Cansados dos abusos, os pescadores exigiram seus bens de volta. Diante da recusa, partiram para o confronto.

A briga era, portanto, resultado de uma longa sequência de fraudes e injustiças, com a revolta explodindo de vez.

Lu Yao ficou curioso para ver como a tribo resolveria aquilo.

Onde há muita gente, sempre haverá quem busque lucros ilícitos. Isso jamais seria eliminado por completo; só era possível controlar com regras e punições, protegendo os direitos legítimos das pessoas.

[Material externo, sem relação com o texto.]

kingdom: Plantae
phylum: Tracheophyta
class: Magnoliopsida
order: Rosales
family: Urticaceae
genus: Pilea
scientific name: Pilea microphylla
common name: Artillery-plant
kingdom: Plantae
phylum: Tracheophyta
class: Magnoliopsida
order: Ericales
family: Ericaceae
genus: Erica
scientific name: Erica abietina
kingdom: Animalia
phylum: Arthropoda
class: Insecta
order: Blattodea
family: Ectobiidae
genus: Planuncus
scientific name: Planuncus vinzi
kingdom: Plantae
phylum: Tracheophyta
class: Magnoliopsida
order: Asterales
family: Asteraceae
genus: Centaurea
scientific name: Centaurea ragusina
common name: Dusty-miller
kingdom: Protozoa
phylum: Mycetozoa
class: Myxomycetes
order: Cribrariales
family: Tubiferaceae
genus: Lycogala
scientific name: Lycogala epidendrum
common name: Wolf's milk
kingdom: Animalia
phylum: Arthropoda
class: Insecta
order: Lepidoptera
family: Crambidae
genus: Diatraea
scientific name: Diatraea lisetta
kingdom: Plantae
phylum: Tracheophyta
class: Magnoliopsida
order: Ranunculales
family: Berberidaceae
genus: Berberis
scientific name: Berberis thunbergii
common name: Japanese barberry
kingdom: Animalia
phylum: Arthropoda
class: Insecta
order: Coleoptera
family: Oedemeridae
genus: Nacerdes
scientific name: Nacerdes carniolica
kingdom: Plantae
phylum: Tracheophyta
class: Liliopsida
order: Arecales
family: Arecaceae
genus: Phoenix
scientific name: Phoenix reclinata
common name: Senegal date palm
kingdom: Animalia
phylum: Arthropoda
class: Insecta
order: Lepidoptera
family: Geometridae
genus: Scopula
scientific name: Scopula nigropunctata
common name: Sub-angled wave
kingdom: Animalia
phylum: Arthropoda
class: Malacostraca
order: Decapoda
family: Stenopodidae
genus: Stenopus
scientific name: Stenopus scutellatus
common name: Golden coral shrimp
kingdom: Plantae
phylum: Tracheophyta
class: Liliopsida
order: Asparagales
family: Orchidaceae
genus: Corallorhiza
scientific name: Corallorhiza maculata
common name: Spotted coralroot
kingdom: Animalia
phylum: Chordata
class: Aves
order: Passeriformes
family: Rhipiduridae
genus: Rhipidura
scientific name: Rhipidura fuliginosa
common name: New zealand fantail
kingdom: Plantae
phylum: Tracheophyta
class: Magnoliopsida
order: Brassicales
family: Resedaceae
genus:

Para surpresa de Lu Yao, antes mesmo que os líderes se pronunciassem, um dos comerciantes se apresentou, disposto a ressarcir todos os prejuízos dos pescadores.

Era Shang Li, o herói dos comerciantes.

Shang Li disse: “Para tornar as trocas mais justas, proponho que os líderes criem uma regra: se uma transação resultar em prejuízo por engano ou fraude, haverá indenização.”

“Por outro lado, se o preço for alto, mas as duas partes concordarem, a transação é legítima e protegida por toda a tribo.”

“Registrei todos os problemas nas trocas ao longo destes anos e escrevi minhas sugestões. Peço que os líderes as avaliem.”

Shang Li entregou um pequeno caderno.

Senmiê e Yulian leram por um tempo, ambos ficando impressionados.

“Ótimo! Muito bom!”

“Está excelente!”

Eles discutiram com Shang Li por um momento.

Na tela, surgiram novas mensagens.

Shang Li redigiu o Código de Trocas da Tribo.

O Povo do Alho inventou a lei.

O Povo do Alho aprendeu a criar e aplicar leis, e a inteligência coletiva aumentou um pouco.

Lu Yao sorveu um gole de chá, satisfeito.

Shang Li era realmente um talento.

Ele e Yulian seriam o futuro da tribo.